§ **What this task involves**
List all lines of the data containing the word "pixel".

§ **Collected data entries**
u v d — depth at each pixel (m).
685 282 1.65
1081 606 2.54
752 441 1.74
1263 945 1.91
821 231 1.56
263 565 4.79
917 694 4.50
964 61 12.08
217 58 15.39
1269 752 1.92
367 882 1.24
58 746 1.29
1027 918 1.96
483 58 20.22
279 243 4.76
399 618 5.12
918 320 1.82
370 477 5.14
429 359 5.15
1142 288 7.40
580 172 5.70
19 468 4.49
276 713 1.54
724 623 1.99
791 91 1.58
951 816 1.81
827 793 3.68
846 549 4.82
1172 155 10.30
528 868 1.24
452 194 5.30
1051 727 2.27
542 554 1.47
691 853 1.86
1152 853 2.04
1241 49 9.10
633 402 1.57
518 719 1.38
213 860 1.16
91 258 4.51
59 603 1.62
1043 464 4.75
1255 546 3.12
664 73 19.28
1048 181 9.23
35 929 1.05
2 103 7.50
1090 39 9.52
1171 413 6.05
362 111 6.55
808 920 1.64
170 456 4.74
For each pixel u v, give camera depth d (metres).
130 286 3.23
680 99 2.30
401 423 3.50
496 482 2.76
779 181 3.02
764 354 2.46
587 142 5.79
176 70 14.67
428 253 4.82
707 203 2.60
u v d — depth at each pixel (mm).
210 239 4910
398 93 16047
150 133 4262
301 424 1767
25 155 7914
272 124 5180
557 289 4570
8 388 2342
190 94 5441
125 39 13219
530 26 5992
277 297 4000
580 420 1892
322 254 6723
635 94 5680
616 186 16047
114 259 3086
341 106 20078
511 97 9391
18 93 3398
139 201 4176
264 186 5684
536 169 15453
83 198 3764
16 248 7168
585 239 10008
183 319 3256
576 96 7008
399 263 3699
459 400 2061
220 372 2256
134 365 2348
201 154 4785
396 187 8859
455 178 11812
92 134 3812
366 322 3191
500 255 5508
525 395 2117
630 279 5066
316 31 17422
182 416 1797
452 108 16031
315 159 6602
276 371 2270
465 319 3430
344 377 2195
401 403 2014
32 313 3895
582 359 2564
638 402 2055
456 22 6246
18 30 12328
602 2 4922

§ **Written answer**
u v d — depth at each pixel (m).
For each pixel u v, give camera depth d (metres).
u v d — depth at each pixel (mm).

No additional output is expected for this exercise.